Right-wing politician says Germany national team ‘no longer German’

Right-wing politician says Germany national team ‘no longer German’

German anti-immigrant party 'Alternative for Germany' vice-chairman Alexander Gauland has made yet another controversial racial comment about the German national football team.

The politician made global news earlier this week when he stated that most German fans felt colored player Jerome Boateng was good on the pitch but that they would not want him as their neighbor.

READ MORE: German World Cup winner Boateng ‘racially insulted’ by anti-immigrant party

Gauland has been at it again with more questionable comments, stating that the German national side is "no longer a question of national identity" but "ultimately a question of money."

"A German or an English national football team is no longer English or German in the classical sense,” he said.

“(Fans) cheer at the football (but) this multicultural world is still alien to most of them.”

Gauland’s comments were largely ignored or rebuffed by fans, who brought messages of support for Boateng to Germany’s clash with Slovakia last weekend.

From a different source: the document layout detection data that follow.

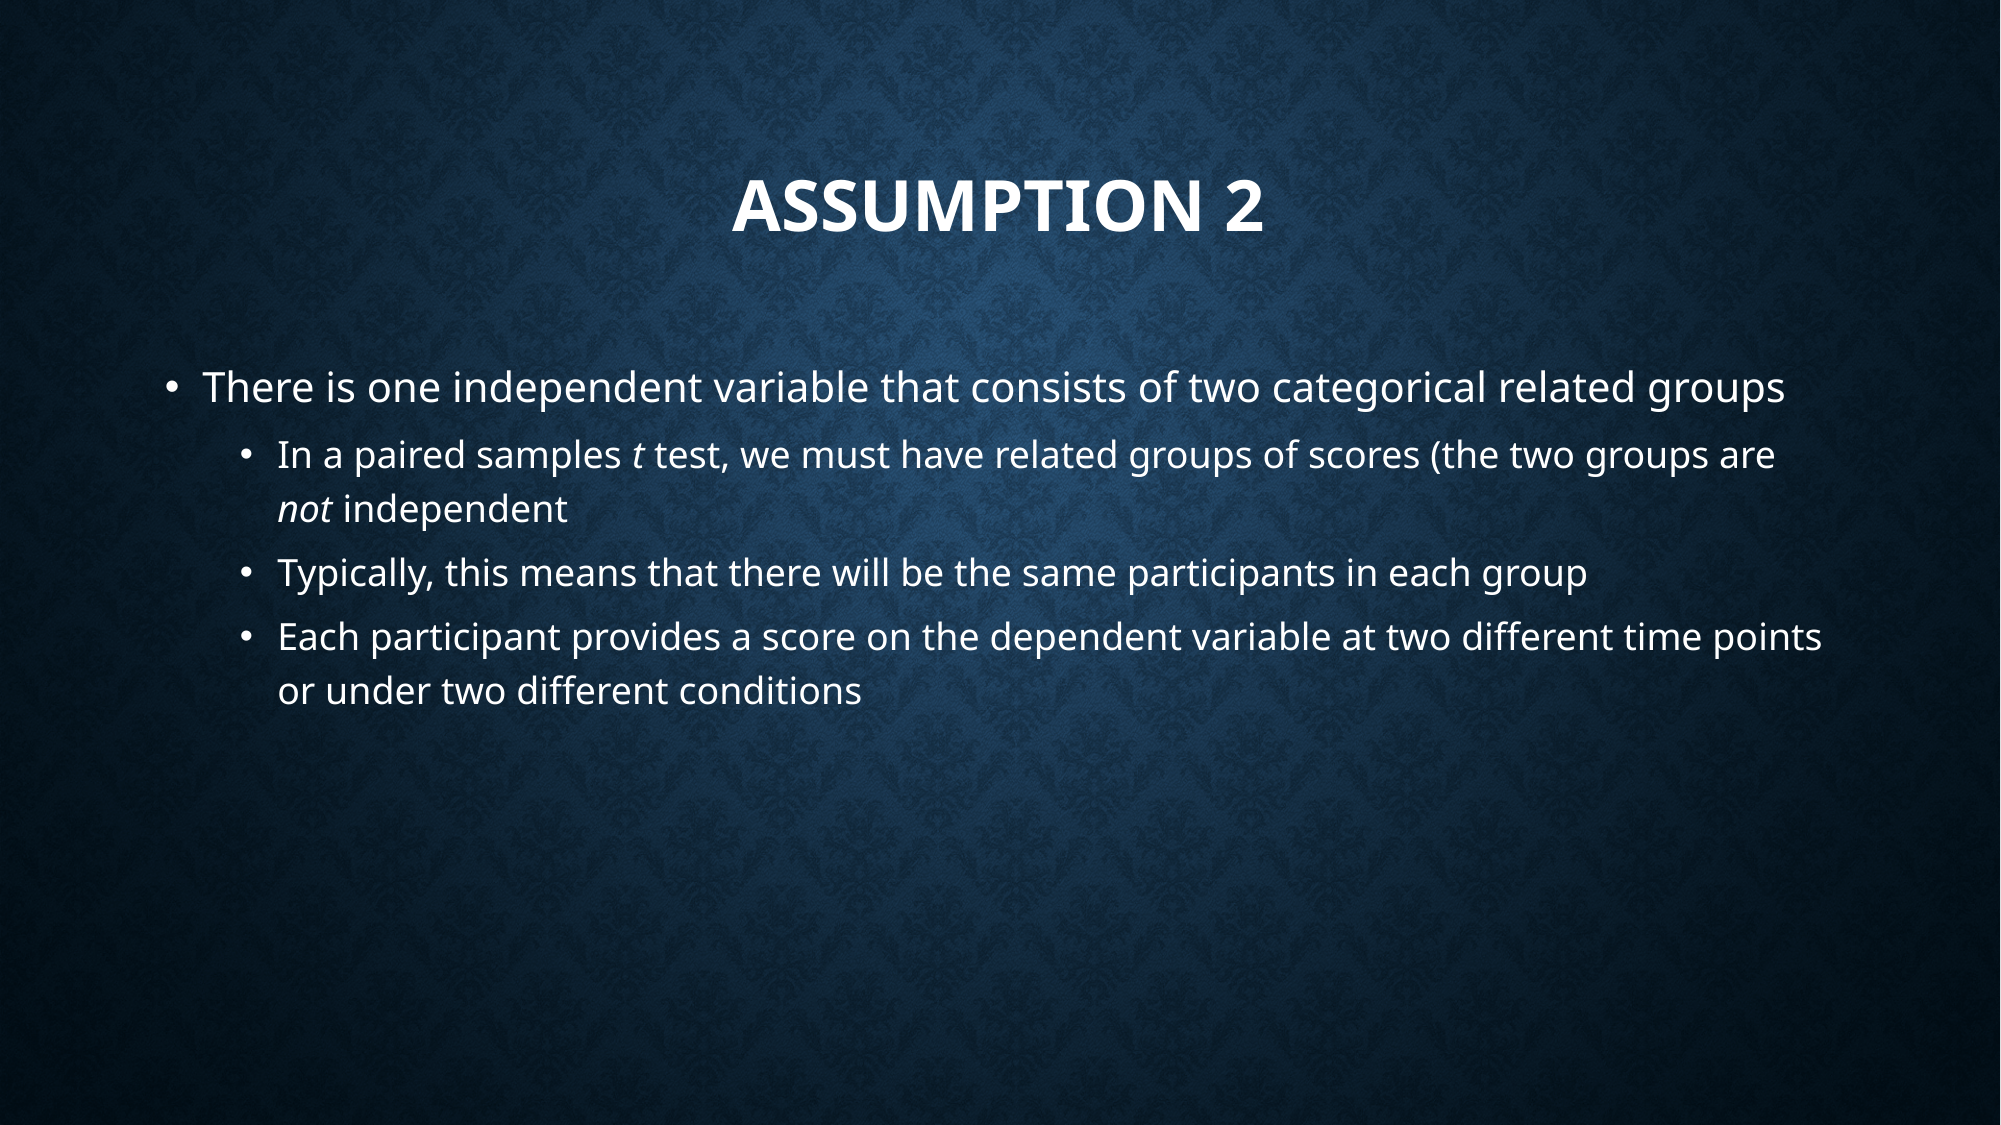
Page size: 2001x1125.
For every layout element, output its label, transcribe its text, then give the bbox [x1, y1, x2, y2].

list There is one independent variable that consists of two categorical related groups In a paired samples t test, we must have related groups of scores (the two groups are not independent Typically, this means that there will be the same participants in each group Each participant provides a score on the dependent variable at two different time points or under two different conditions [149, 343, 1849, 950]
title Assumption 2 [149, 99, 1849, 318]
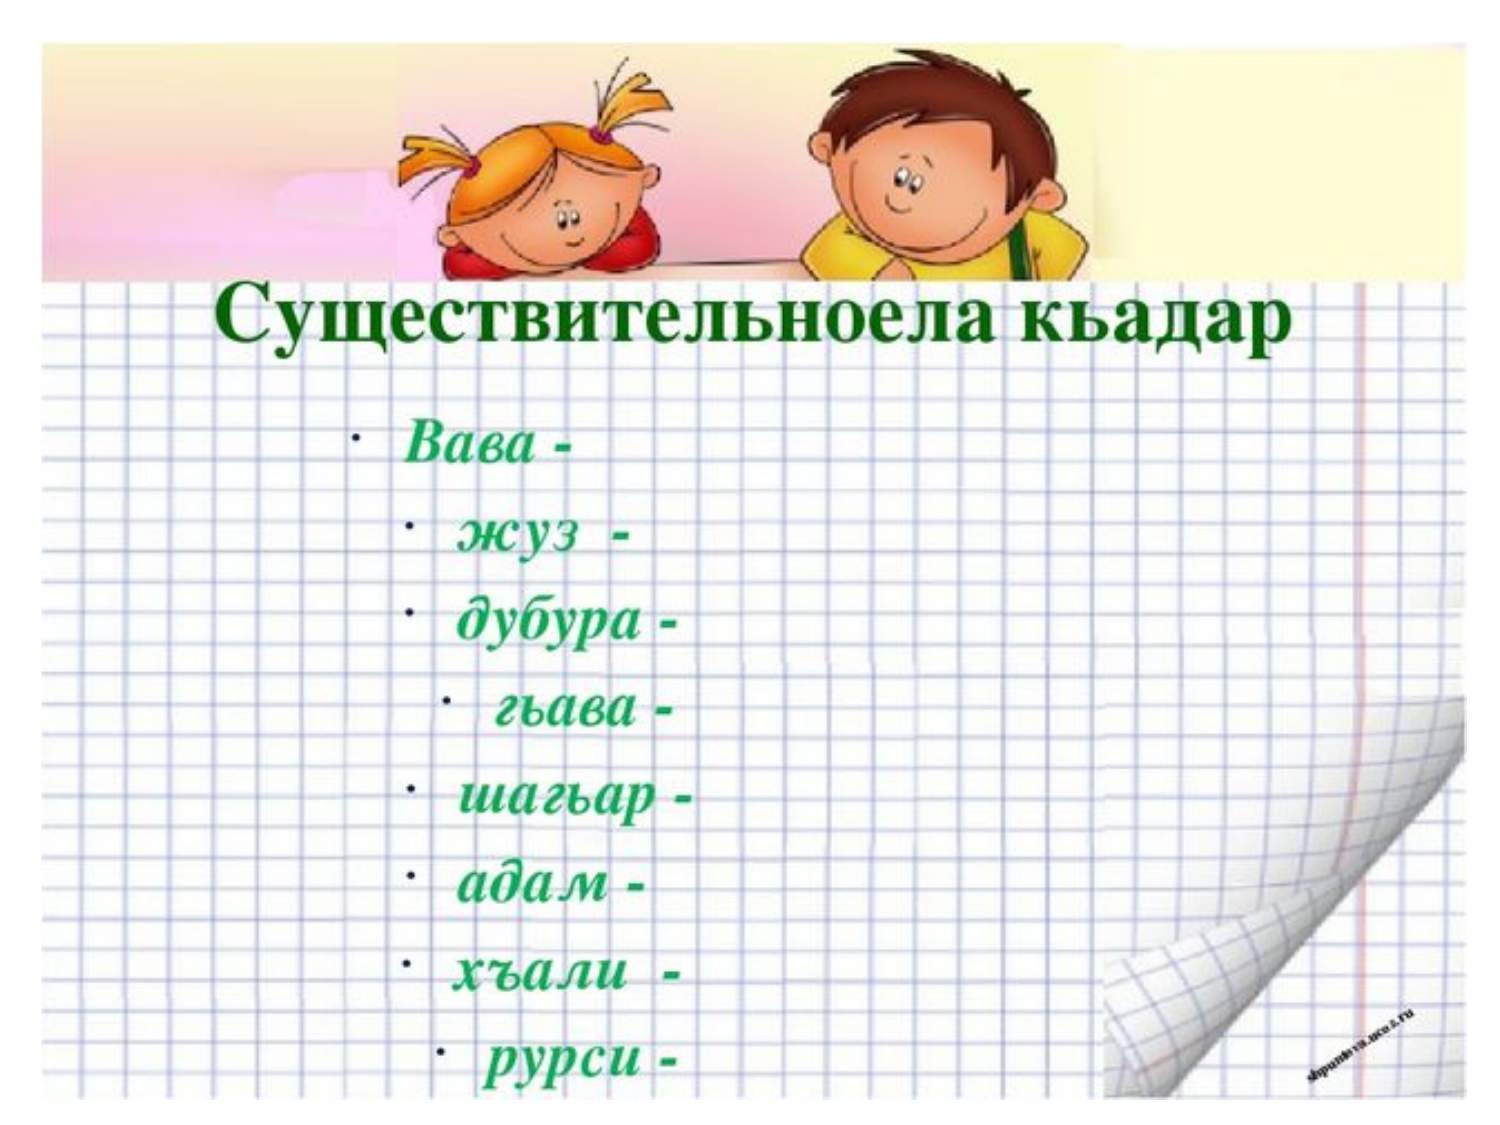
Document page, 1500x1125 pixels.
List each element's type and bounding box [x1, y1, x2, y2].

picture [40, 42, 1467, 1101]
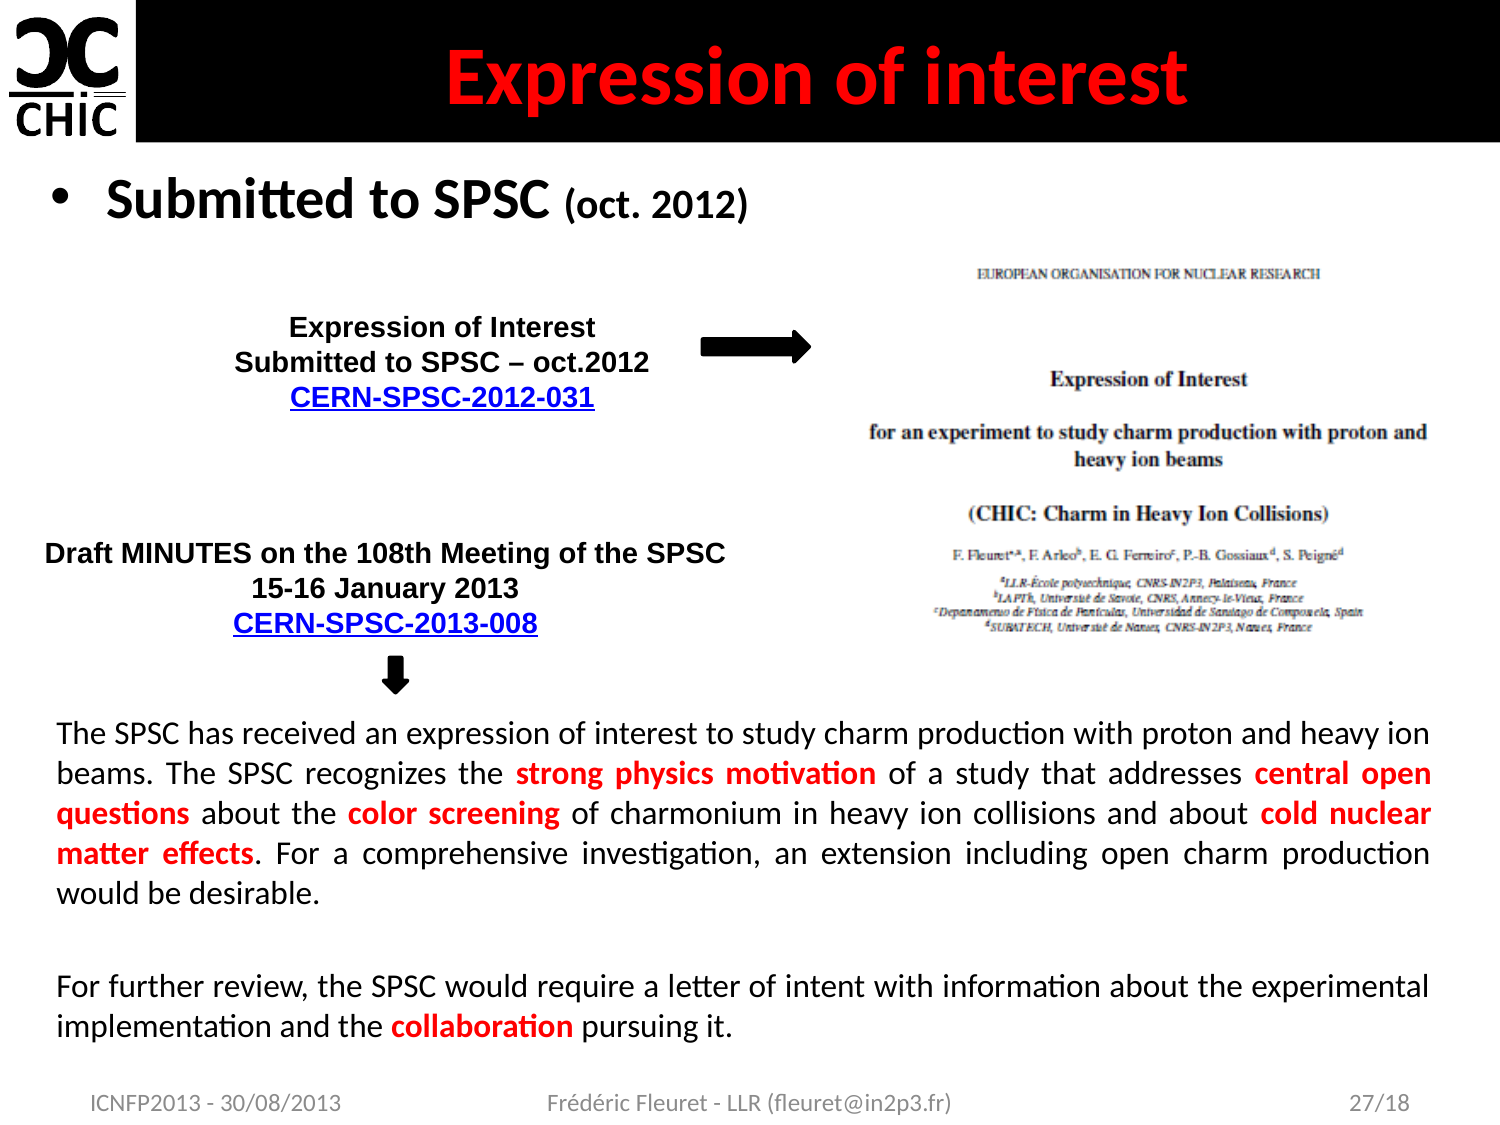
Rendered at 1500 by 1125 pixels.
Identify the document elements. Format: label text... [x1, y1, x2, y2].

text_box Expression of Interest Submitted to SPSC – oct.2012 CERN-SPSC-2012-031 [219, 301, 666, 421]
text_box [381, 655, 410, 695]
text_box Draft MINUTES on the 108th Meeting of the SPSC 15-16 January 2013 CERN-SPSC-2013-008 [17, 527, 754, 647]
list Submitted to SPSC (oct. 2012) [34, 152, 1466, 1055]
text_box [700, 329, 812, 364]
picture [0, 0, 139, 144]
footer Frédéric Fleuret - LLR (fleuret@in2p3.fr) [512, 1085, 988, 1118]
text_box The SPSC has received an expression of interest to study charm production with proton and heavy ion beams. The SPSC recognizes the strong physics motivation of a study that addresses central open questions about the color screening of charmonium in heavy ion collisions and about cold nuclear matter effects. For a comprehensive investigation, an extension including open charm production would be desirable. For further review, the SPSC would require a letter of intent with information about the experimental implementation and the collaboration pursuing it. [41, 704, 1447, 1065]
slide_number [75, 1085, 425, 1118]
slide_number 27/18 [1074, 1085, 1425, 1118]
title Expression of interest [135, 0, 1500, 143]
picture [849, 231, 1448, 658]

The Bayern Munich defender was born in Berlin to a Ghanian father and German mother, with the center-half one of a host of other national team members to have links to other countries.

German international and Arsenal FC midfielder Mesut Ozil, who has Turkish family ties and is a practising Muslim, recently posted a photo of himself in Mecca on social media.

Alexander Gauland and 'Alternative for Germany' (AfD) have also hit out against this photo, with the outspoken politician saying the picture was “hard to get used to.”

"For officials, teachers, politicians and decision-makers, I would indeed ask the question: Is German democracy the right place for someone who makes the pilgrimage to Mecca?” he said.

"Does their loyalty lie with the German constitution, or with an Islam that really is a political Islam?"

Head of the AfD in Saxony Andrea Kersten went one step further, calling Ozil’s trip to Mecca a “publicity stunt.”

“When Ozil regularly doesn’t sing along to the national anthem, we are supposed to treat it as his own private matter,” she said.